This is not actually true. The Navy needs a heavy chassis that can withstand
repeated 4G+ carrier takeoffs and landings, the Air Force wants a lighter
chassis that leaves more room for payload and allows more maneuverability. The
Navy wants dual-engine configurations for reliability for over-water flight,
the Air Force prefers single-engine for greater simplicity and weight
efficiency.

You can _make_ something like the Tomcat or Hornet work, but it's not as agile
as a dedicated interceptor, can't carry as much weight as a dedicated strike
aircraft, and is heavier than a dedicated light-multirole aircraft. It's also
more maintenance-intensive and has higher fuel consumption/shorter range than
all of these. Money is no object for the US military, we get the best aircraft
for the role, period. You can disagree about whether that _should_ be the
policy, but it is.

(Stored records)

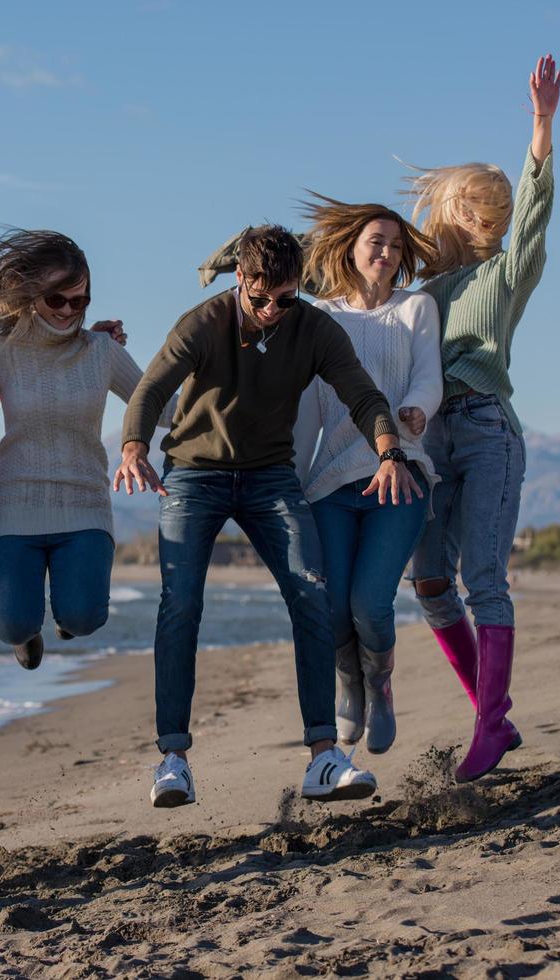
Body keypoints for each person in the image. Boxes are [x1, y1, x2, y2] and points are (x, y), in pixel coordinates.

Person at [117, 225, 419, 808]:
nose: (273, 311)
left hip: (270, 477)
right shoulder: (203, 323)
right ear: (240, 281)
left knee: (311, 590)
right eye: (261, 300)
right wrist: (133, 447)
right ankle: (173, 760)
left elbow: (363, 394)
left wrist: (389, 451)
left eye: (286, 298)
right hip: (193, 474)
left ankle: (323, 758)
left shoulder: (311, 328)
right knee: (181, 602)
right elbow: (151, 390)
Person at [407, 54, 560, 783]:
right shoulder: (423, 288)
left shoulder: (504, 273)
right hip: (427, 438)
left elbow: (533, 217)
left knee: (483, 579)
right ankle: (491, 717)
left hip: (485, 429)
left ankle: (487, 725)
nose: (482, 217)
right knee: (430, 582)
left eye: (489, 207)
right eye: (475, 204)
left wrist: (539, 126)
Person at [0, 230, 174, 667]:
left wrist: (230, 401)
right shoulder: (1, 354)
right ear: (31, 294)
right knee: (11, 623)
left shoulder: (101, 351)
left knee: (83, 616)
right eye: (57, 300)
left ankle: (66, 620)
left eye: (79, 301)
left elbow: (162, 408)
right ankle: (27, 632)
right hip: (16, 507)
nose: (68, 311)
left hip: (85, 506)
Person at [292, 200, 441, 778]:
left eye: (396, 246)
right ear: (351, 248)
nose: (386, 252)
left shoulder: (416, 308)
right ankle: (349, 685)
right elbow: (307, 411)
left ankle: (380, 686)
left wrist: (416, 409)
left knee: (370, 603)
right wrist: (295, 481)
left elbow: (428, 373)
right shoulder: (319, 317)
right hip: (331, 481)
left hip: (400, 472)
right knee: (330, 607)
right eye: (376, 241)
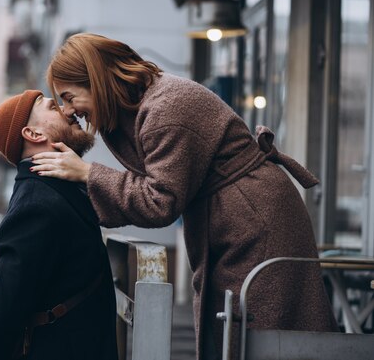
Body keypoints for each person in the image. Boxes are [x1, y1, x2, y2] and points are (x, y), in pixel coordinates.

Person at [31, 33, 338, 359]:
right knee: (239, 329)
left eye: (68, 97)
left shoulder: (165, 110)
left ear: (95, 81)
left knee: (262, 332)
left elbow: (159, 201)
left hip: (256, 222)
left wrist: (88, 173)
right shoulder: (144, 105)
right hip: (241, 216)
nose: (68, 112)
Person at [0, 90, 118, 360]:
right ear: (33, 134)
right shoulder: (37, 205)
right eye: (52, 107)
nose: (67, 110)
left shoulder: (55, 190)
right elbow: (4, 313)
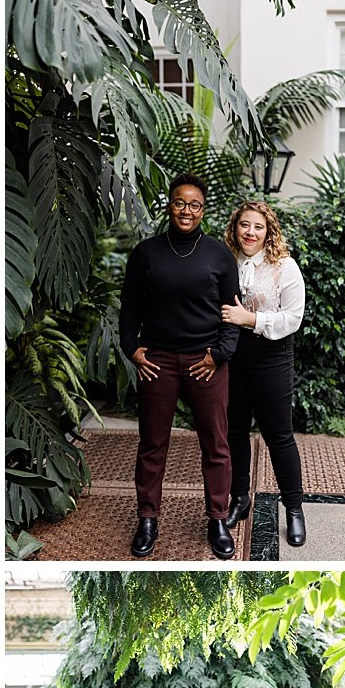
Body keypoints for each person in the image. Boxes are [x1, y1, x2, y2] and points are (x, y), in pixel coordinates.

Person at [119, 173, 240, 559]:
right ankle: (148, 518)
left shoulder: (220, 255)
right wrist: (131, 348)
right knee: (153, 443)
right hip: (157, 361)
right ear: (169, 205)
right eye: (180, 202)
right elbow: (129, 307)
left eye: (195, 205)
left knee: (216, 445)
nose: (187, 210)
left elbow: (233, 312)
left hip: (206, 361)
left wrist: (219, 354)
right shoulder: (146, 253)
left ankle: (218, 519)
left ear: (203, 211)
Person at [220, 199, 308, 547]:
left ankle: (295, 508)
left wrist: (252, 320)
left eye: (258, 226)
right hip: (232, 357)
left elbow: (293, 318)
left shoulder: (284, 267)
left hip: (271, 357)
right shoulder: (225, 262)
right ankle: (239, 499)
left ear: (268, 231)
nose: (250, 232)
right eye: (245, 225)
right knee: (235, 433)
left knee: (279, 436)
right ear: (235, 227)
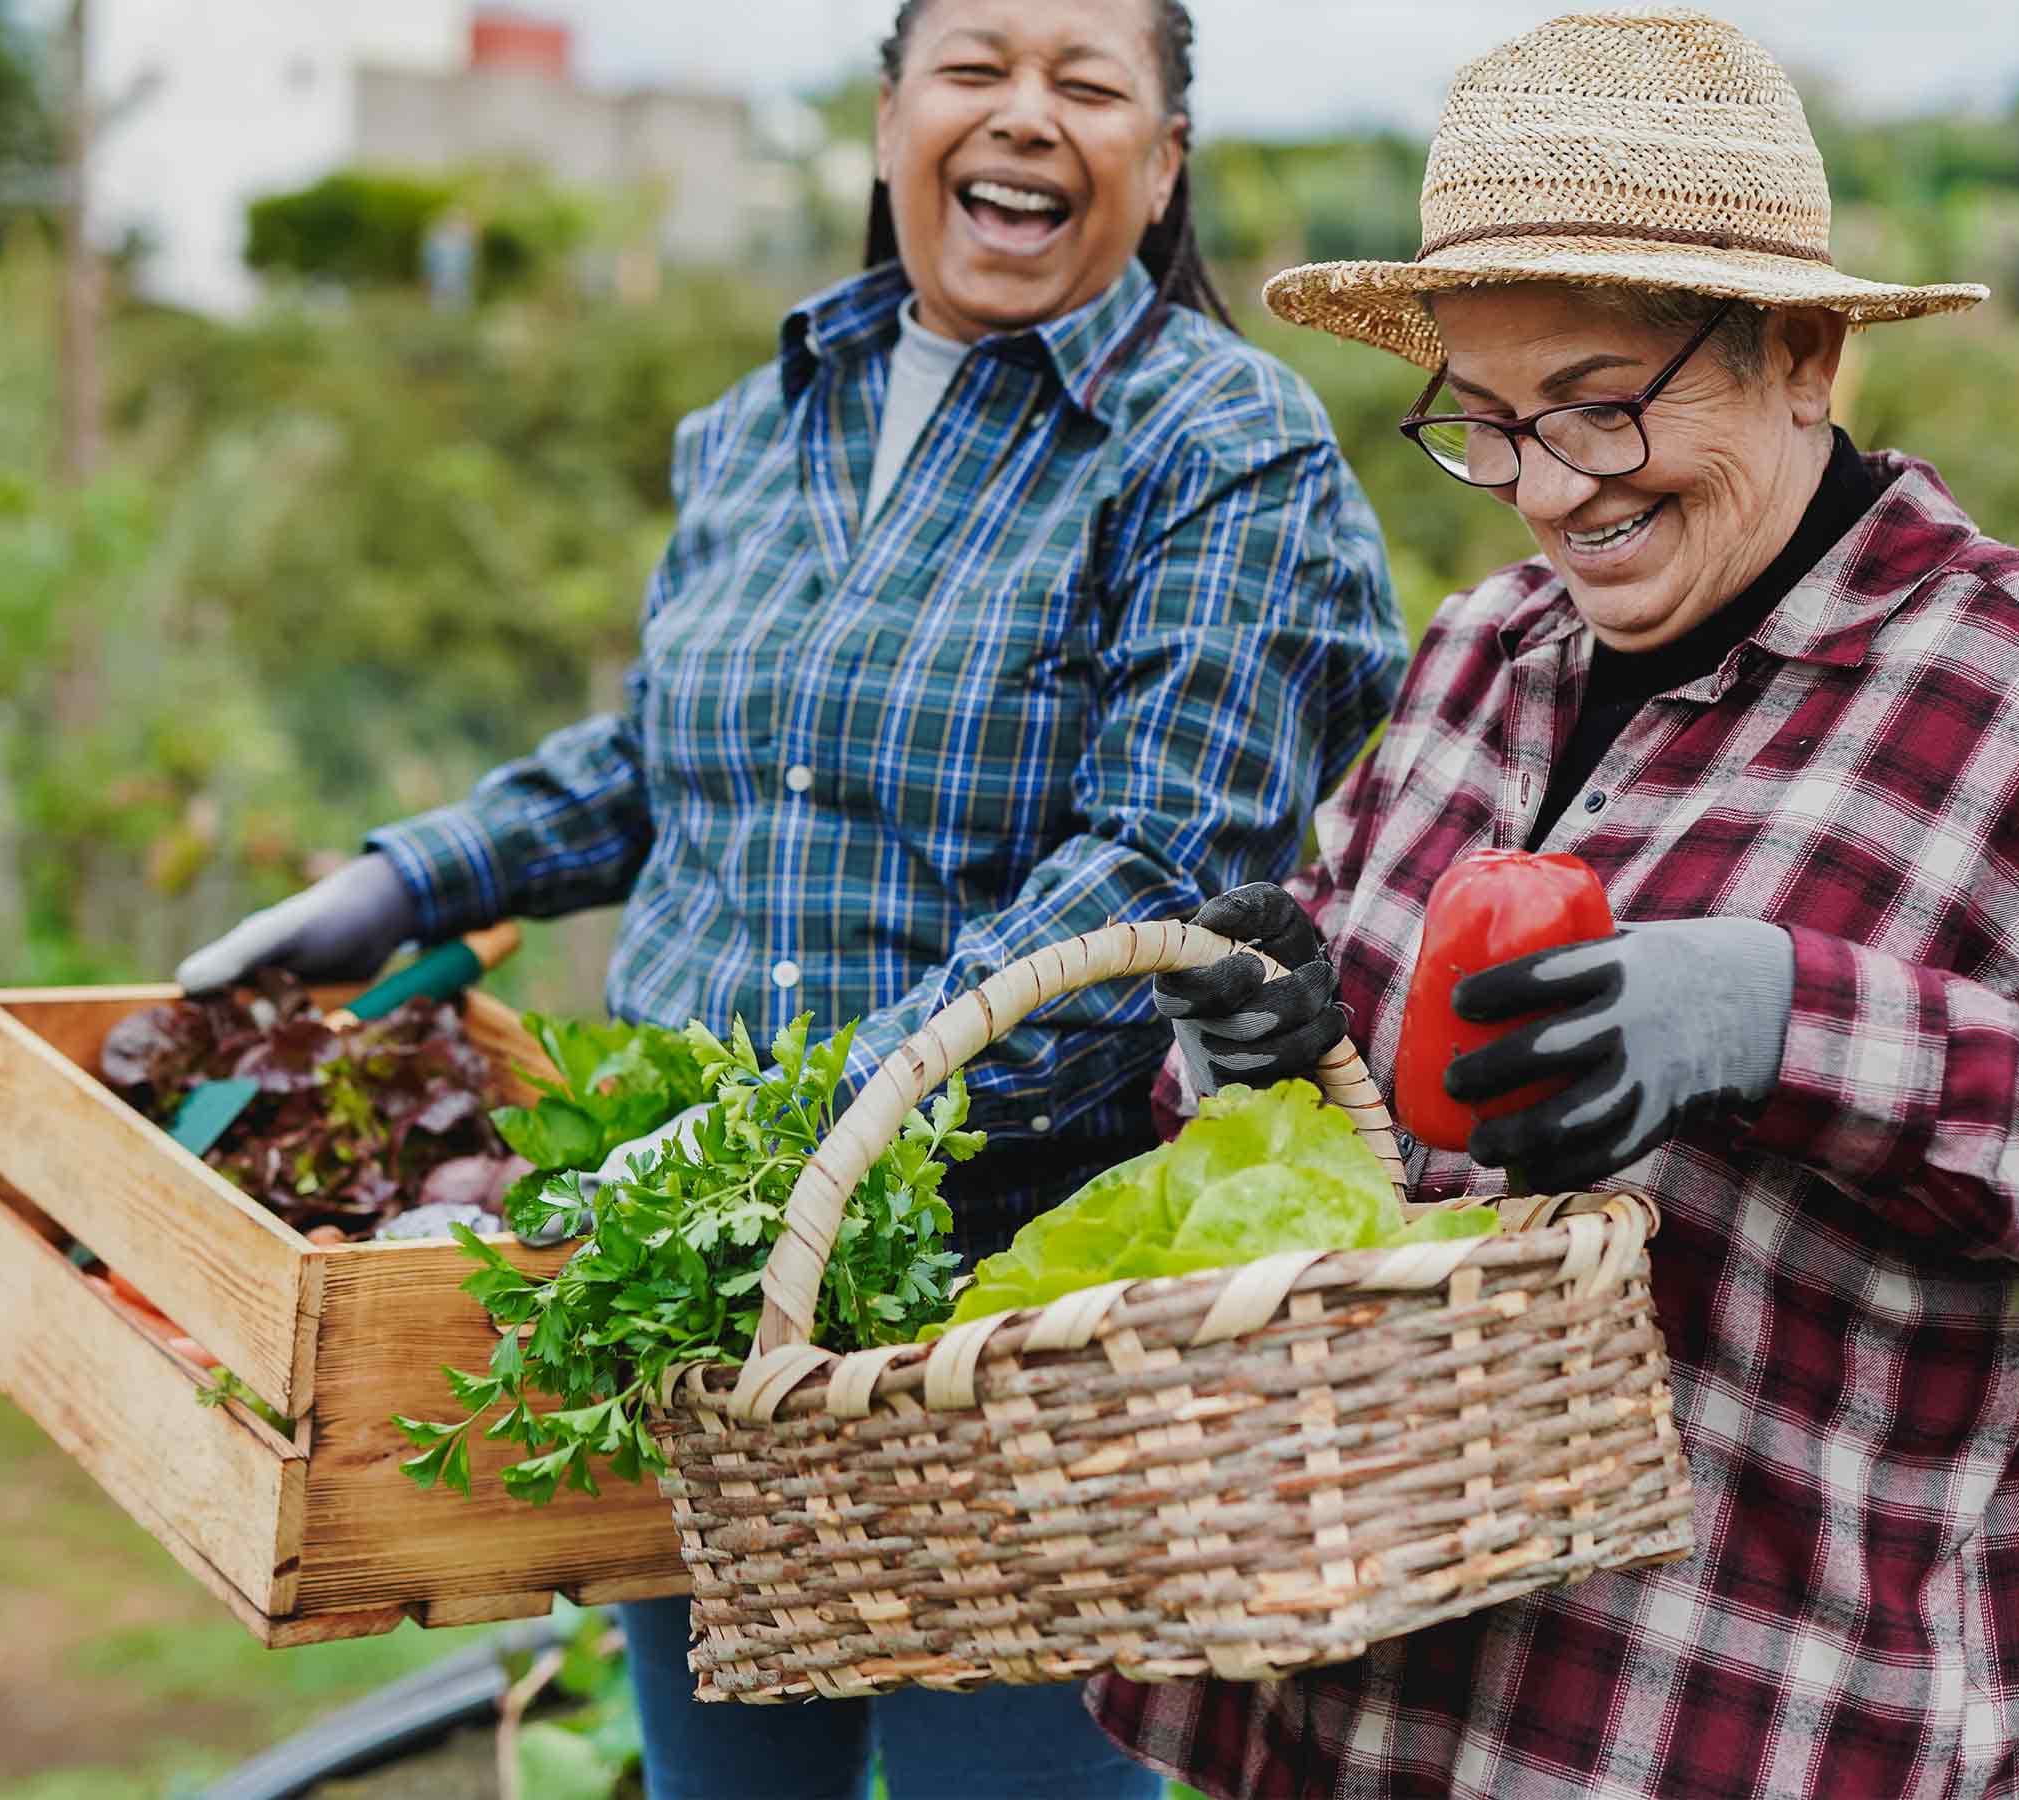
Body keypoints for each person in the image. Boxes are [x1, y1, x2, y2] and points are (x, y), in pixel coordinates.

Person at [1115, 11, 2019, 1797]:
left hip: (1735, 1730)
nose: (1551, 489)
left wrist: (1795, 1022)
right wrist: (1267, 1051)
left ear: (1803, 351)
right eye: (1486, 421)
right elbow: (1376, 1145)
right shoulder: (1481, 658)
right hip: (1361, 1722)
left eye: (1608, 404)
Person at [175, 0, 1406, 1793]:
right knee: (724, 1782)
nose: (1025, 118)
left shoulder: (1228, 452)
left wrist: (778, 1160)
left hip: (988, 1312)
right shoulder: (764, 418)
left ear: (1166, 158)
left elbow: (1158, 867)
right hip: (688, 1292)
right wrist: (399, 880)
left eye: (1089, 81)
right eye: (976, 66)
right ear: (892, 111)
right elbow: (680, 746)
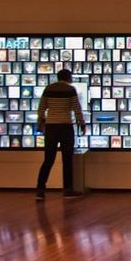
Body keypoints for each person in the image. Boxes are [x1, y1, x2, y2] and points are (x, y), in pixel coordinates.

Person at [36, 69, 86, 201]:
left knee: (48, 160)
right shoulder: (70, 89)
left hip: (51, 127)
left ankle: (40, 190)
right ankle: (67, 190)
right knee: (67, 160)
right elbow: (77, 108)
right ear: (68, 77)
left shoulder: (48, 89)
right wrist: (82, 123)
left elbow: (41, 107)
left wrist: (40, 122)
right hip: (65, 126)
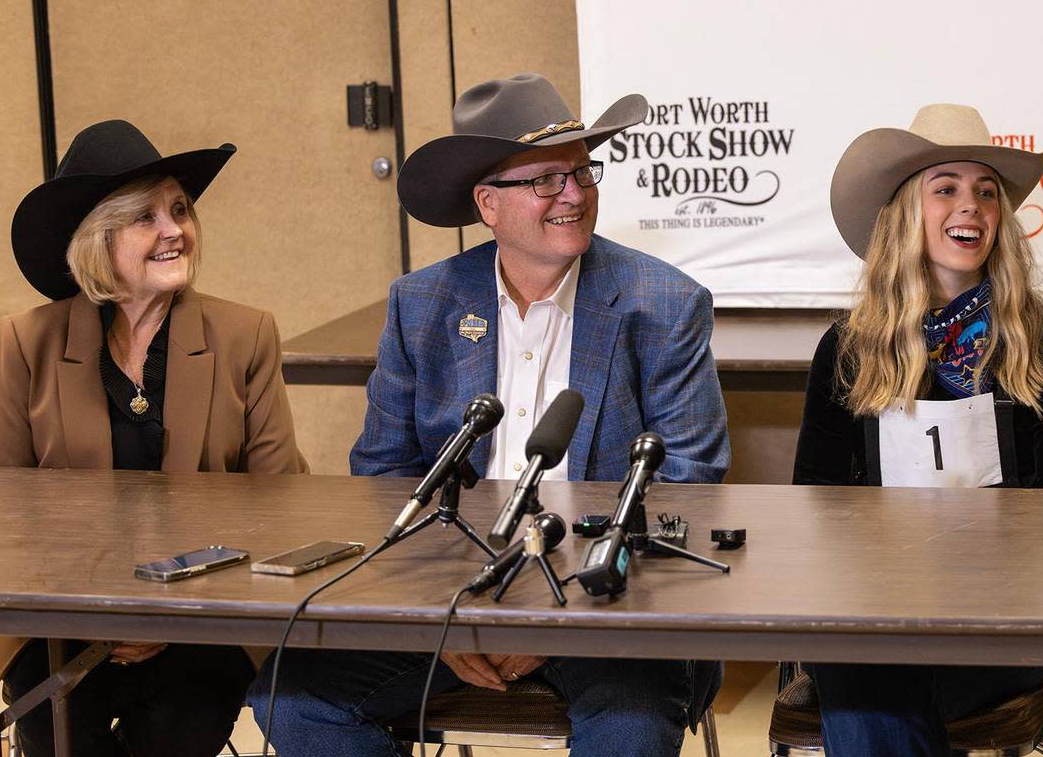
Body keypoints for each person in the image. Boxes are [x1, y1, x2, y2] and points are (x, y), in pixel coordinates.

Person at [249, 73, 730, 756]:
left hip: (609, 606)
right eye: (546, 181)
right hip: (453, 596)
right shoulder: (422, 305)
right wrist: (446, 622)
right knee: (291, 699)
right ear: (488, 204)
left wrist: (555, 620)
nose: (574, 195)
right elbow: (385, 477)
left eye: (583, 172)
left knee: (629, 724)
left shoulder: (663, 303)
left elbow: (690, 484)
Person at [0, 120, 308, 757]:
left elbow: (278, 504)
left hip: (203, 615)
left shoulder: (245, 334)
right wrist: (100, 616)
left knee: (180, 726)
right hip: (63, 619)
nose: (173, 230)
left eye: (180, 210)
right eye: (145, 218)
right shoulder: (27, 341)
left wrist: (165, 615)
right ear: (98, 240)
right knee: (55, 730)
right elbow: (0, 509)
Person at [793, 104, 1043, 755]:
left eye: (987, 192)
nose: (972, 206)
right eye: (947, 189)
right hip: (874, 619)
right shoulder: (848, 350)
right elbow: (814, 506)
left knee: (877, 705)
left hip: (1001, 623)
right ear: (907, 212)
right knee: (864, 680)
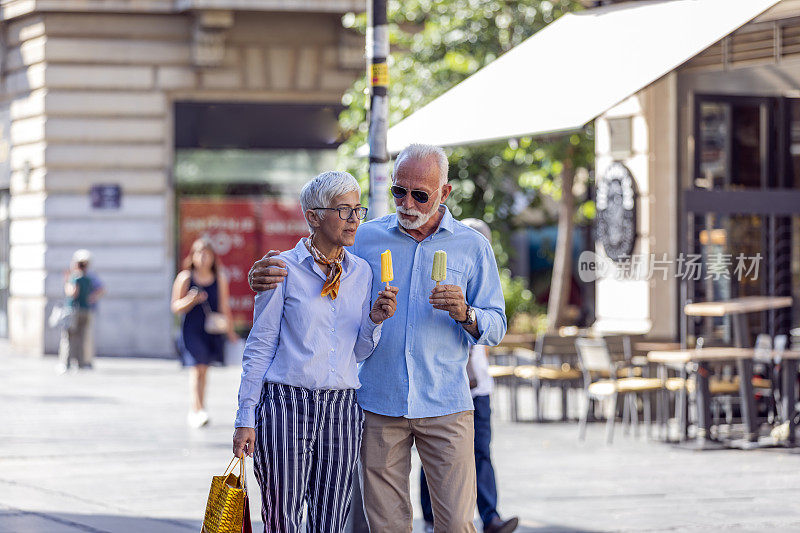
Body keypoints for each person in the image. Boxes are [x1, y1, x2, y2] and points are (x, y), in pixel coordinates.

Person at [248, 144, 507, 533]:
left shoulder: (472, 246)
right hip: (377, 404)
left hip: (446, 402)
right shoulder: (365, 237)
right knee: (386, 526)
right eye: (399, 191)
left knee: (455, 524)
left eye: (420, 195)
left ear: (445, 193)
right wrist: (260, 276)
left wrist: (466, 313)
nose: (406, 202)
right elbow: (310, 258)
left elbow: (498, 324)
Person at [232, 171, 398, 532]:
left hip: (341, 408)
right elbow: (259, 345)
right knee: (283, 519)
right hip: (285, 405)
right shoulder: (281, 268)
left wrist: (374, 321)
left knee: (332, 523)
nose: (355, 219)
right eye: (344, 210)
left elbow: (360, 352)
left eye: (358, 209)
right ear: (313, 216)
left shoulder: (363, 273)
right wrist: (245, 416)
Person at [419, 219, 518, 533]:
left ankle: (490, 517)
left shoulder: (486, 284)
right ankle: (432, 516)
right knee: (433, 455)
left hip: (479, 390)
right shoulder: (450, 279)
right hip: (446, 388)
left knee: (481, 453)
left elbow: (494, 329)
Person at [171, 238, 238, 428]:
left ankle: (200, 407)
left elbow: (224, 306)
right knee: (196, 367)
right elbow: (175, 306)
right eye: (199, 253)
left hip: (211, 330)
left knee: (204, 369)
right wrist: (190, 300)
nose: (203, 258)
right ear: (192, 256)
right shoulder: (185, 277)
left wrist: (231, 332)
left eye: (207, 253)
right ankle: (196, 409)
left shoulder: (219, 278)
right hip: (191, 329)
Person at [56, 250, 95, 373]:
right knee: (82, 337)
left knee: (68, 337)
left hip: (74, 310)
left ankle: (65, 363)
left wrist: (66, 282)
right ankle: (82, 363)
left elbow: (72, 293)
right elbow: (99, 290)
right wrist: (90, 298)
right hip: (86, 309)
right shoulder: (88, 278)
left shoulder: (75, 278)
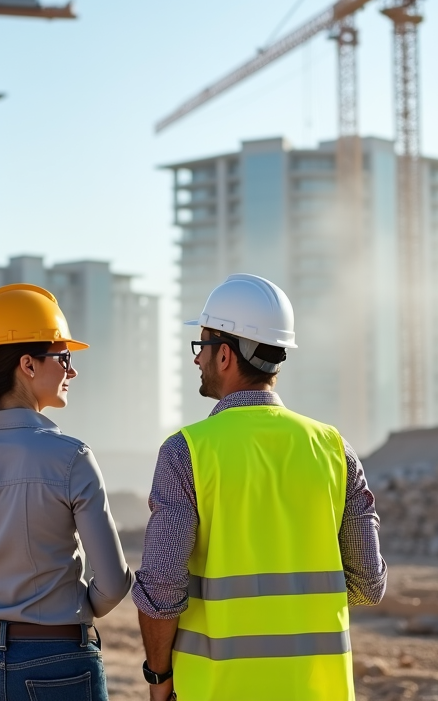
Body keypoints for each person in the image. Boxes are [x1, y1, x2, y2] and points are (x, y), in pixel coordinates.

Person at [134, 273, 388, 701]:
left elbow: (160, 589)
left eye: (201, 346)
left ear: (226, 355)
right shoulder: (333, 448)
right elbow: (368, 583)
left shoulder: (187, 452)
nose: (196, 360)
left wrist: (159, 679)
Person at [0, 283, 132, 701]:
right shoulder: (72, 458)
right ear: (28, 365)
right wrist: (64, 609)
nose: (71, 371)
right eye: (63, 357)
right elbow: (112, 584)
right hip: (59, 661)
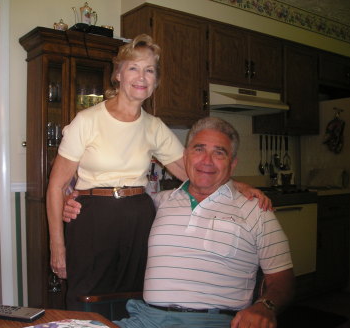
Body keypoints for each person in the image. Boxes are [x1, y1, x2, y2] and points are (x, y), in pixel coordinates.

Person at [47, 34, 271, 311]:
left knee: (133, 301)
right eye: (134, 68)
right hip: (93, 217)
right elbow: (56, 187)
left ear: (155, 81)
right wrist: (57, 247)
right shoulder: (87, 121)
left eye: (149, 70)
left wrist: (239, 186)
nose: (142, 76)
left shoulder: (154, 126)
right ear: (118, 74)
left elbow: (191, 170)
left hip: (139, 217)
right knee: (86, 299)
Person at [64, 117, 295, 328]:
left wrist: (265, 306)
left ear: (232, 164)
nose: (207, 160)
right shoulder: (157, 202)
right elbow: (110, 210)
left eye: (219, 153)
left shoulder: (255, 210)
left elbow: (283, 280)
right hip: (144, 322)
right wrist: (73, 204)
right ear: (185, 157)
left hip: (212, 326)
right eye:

■ **What is being asked**:
In the text on Navy and Air Force aircraft requirements, why does the Navy want dual-engine configurations?

■ **Answer section**:
For reliability in over-water flight.